「十字架の丘」〜国境への雑感

  • 優雅な朝メシ

 気持のいい朝だ。
レストランはゆったりとした造りで窓が全面ガラス張り。
窓の外は森と泉で朝もやがかかっている。
「ブルーシャトー」のフルートが聞こえて来そうな景色だ。
 あんまり宿泊客は多く無さそうだ。
広いフロアを見渡しても異国人がパラパラと見えるくらい。
後は我らツワモノ集団しかいない。
ご一行様準貸切状態で優雅な朝メシである。
 今朝は嫁さんが公文の「H竹さん夫妻」と同席しようという。
朝メシからの同席は珍しい。
だいぶお互いに慣れてきたってこってある。
このご夫婦も面白いので話題に事欠かない。
58歳から旅行を始めて12年、古希を迎えてますます元気一杯!
目標にしたいご夫婦だ。
 昨日、リトアニア語の挨拶のイントネーションをマスターした。
もう今朝しか使う機会がない。
瞬間芸の国際交流である。
レストラン入り口で「ラバス・リタス!」(おはよう!)
出る時に「アチュウ!」(ありがとう!)
この2つだけ。
 今朝は高級ムードで美人スタッフがコーヒーを注ぎに来てくれた。

- **元の資料**:
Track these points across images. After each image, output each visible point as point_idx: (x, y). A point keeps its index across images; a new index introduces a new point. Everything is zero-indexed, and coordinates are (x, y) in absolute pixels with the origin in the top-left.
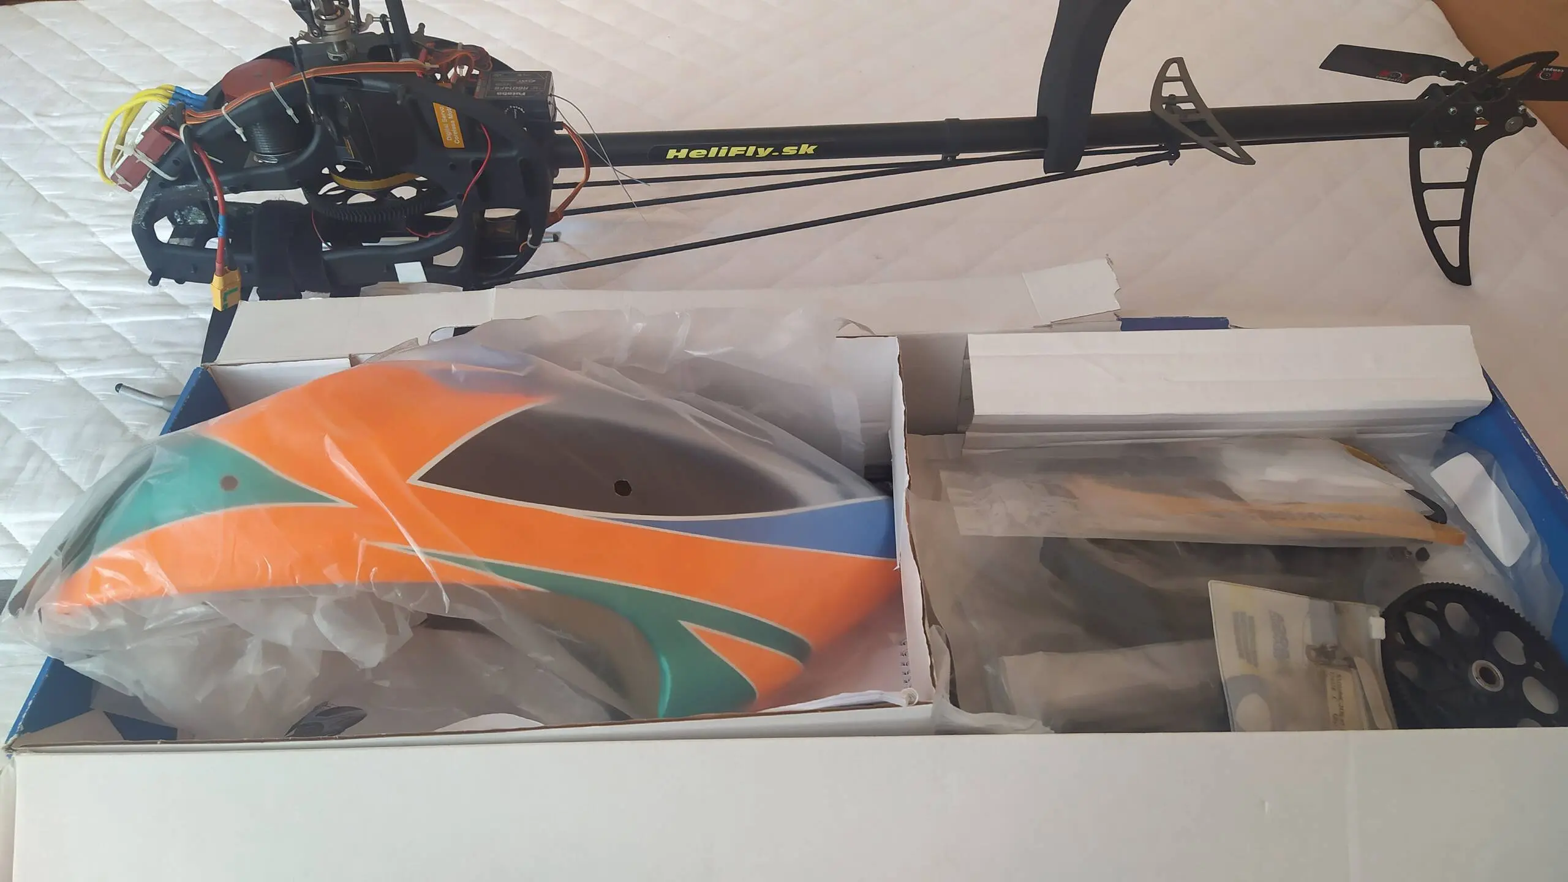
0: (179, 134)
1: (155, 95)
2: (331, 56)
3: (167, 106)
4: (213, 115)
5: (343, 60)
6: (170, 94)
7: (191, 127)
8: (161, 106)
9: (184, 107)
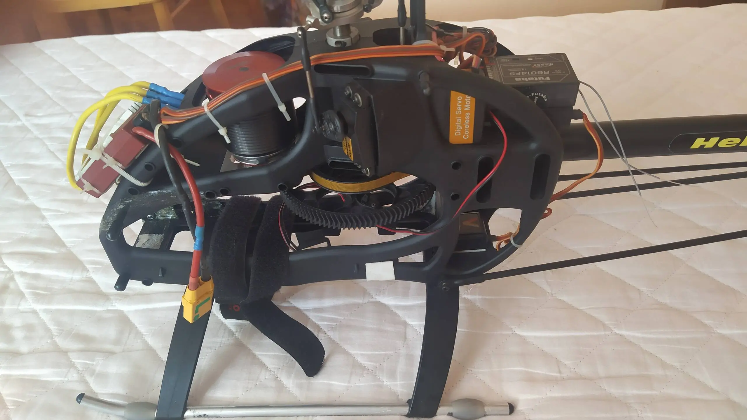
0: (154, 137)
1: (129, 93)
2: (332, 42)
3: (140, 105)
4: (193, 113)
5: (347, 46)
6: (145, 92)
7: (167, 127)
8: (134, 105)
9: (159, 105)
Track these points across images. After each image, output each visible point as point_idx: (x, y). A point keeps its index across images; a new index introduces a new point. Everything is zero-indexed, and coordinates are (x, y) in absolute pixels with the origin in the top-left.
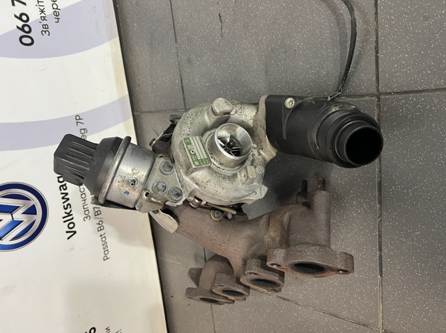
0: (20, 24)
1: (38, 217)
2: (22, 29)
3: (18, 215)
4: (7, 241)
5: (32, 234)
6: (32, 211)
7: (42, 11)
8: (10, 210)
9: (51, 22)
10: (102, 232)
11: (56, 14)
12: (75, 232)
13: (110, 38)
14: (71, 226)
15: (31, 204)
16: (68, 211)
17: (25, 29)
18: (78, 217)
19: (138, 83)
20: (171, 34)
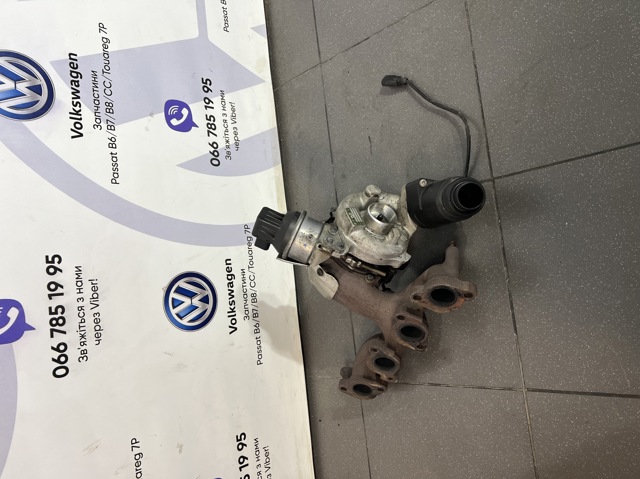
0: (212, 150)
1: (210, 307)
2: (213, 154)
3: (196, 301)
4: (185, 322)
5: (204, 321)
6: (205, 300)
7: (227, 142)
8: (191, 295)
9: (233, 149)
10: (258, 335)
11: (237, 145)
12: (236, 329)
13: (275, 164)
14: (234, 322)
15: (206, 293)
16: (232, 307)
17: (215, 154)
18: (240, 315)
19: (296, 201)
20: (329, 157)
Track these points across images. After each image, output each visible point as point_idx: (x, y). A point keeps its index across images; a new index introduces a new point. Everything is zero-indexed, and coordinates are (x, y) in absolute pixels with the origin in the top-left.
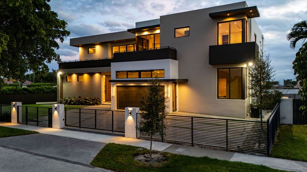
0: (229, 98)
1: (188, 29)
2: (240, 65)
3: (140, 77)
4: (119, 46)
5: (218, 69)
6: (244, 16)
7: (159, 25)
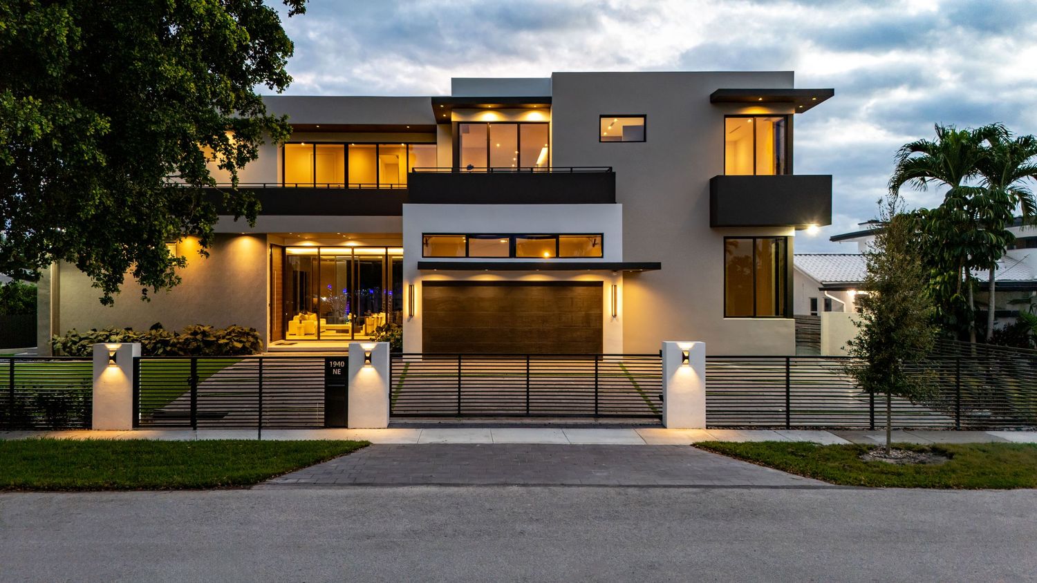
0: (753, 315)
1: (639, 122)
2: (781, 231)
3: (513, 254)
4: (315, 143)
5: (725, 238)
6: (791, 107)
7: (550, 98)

--

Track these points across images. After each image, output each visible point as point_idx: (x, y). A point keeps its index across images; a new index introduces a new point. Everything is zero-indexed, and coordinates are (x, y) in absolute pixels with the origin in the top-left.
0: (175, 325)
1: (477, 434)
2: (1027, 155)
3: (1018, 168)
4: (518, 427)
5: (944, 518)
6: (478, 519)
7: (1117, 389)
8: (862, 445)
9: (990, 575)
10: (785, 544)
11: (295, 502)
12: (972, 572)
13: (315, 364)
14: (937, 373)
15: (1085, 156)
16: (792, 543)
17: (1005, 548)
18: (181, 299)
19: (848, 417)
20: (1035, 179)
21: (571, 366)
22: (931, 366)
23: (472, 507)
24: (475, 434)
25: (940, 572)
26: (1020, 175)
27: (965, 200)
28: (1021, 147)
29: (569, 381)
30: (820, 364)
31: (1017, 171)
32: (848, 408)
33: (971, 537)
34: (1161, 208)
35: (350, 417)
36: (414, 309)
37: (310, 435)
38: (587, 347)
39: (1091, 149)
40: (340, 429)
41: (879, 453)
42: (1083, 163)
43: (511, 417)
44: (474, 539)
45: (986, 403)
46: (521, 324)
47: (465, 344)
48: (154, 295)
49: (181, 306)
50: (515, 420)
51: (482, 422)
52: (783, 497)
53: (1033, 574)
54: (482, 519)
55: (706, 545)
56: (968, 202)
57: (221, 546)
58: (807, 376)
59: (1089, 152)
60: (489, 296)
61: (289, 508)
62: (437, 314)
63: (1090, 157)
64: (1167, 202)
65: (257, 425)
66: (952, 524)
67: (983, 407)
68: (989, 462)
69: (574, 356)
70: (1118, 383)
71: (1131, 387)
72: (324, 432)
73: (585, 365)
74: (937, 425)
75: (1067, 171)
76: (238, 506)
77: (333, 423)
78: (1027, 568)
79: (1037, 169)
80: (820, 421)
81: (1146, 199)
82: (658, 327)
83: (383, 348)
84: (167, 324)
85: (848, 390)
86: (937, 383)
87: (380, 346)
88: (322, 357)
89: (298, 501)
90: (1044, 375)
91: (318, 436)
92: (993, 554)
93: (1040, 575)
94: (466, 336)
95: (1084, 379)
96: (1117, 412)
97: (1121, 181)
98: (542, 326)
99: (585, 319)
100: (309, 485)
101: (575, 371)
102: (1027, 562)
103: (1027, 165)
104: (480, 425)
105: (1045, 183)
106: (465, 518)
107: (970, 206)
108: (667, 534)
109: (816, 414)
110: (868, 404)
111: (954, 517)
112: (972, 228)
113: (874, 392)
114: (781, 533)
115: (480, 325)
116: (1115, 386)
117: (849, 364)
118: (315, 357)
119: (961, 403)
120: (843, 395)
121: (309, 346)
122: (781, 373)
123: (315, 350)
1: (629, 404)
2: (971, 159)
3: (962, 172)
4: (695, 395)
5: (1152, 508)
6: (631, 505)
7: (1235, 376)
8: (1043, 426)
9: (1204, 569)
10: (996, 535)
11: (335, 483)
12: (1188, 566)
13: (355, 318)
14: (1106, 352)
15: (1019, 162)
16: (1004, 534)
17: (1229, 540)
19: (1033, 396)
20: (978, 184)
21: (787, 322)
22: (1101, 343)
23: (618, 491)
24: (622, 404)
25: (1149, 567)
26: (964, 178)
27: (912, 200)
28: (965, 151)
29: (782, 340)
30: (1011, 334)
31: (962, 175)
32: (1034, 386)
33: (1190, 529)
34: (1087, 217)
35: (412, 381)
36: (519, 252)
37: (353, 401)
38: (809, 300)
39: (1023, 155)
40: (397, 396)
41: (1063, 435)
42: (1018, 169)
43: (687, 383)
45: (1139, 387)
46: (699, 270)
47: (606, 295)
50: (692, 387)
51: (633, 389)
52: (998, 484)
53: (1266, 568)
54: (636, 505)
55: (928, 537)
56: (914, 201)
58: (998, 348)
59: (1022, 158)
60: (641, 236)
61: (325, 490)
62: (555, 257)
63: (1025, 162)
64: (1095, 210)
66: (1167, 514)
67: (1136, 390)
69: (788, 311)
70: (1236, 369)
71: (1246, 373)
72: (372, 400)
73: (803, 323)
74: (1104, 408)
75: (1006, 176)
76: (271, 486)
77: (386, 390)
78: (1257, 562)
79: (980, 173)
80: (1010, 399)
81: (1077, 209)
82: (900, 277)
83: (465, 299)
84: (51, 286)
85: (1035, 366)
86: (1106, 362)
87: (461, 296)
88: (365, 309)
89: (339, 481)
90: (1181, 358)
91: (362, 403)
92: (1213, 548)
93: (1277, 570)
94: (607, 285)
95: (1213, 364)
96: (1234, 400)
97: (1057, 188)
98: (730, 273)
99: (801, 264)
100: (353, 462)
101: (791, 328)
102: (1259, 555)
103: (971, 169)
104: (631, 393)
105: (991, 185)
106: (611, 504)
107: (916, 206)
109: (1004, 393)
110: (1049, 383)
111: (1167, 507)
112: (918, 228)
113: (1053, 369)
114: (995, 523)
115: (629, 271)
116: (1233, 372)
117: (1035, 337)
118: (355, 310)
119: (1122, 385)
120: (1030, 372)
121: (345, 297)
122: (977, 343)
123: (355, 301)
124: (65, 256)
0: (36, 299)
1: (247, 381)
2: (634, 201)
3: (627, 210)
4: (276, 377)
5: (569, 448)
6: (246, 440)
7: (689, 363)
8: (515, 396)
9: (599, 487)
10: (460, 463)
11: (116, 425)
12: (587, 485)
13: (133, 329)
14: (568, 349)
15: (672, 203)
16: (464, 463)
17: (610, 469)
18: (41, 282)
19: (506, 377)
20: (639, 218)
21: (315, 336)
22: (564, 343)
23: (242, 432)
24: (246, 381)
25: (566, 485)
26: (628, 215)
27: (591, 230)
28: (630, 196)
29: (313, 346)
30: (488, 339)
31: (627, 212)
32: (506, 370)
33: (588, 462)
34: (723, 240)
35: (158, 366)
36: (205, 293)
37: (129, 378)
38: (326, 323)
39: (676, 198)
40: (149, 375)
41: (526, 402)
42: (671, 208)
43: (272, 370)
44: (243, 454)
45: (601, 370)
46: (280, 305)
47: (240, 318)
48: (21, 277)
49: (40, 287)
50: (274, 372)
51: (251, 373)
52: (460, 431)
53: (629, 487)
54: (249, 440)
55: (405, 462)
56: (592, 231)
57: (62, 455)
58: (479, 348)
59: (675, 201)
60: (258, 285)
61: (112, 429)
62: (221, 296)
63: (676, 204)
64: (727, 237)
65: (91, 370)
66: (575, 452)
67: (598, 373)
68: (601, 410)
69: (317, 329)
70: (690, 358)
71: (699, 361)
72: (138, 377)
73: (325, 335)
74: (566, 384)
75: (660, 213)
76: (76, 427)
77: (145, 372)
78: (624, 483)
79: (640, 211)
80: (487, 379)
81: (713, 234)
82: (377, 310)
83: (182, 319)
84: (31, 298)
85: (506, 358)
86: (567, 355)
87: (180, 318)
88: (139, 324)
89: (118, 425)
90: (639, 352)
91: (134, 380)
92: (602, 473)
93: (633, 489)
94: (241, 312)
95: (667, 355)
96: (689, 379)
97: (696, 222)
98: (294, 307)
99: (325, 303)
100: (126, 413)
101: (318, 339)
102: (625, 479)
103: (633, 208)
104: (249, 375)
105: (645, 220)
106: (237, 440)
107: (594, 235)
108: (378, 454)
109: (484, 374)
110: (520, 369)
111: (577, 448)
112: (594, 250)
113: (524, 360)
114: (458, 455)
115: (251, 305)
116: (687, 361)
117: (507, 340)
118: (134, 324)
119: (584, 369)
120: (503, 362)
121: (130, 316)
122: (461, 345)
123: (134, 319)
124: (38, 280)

- **やること A**:
旅先の朝ごはんの文章を読んで、次の問いに答えてください。
(i) レストランの窓はどんな造りですか。
(ii) 「H竹さん夫妻」は何歳から旅行を始めましたか。
(iii) 「アチュウ!」はどういう意味ですか。
- **やること B**:
旅先の朝ごはんの文章から、「だいぶお互いに慣れてきたってこってある。」から「出る時に「アチュウ!」(ありがとう!)」までを、最後の言葉も入れてそのまま書き写してください。
- **やること C**:
旅先の朝ごはんの文章の続きを、最後の文のあとから書き足してください。
ここにある行は使わなくてもかまいません。

- **答えの例 A**:
(i) 全面ガラス張り
(ii) 58歳
(iii) ありがとう

- **答えの例 B**:
だいぶお互いに慣れてきたってこってある。
このご夫婦も面白いので話題に事欠かない。
58歳から旅行を始めて12年、古希を迎えてますます元気一杯!
目標にしたいご夫婦だ。
 昨日、リトアニア語の挨拶のイントネーションをマスターした。
もう今朝しか使う機会がない。
瞬間芸の国際交流である。
レストラン入り口で「ラバス・リタス!」(おはよう!)
出る時に「アチュウ!」(ありがとう!)

- **答えの例 C**:
すかさず「アチュウ!」
美人スタッフはニコッと笑って「ナンジャモンジャ▲□×○・・・」
何言ってんのかわかんないので笑ってごまかす・・・。
 優雅な朝メシを終えてゆったり立ち上がった。
出口でムツゴロウ似のご主人が美人スタッフに言ってる。
「アチュウ!」「アチュウ!」
オチャメである。

  • シャウレイ

 今日の行程はまず、シャウレイという町まで移動。
220kmあるっていうからざっと3時間。
そこで昼メシの後「十字架の丘」を観光。
次いで国境を越えてラトビアに入国。
「ルンダーレ宮殿」観光の後、ラトビアの首都リガに入る。
 移動は長いけど、まあゆったりした行程である。
トイレの心配さえ無きゃのんびりビールでも飲みながら景色を見てりゃいい。
嫁さんがトンでもない!と言ってる。
ますます警戒心旺盛である。
 今日もキョーコさんは運転手とのコミュニケーションに苦労してる。
相変らず2時間ごとのトイレ休憩の意味が通じないらしい。
またまたテンぱってくる。
「ウェイッ!ウェイッ!ウェイッ!ウェイッ!」
「アイムナッシュアー・・・」
別に英語は得意じゃないけど、何か語調がきつ過ぎるような気がするなあ・・・。
 嫁さんの警戒心は正解だった。
当初、予定していたドライブインみたいなところが休みだった。
キョーコさん、仕方なくどっかのガソリンスタンドに止めるように話した。
でも、バスは幾つもガソリンスタンドを素通りして行く。
だんだん車内でおばはん達がざわざわし始めた。
スタンドを見掛けるたびに「あ〜〜っ」とか「え〜〜っ」とか・・・。
「こういう事もあろうかと・・・ふぉっ、ふぉっ、ふぉっ・・・」
嫁さん、今日は余裕である。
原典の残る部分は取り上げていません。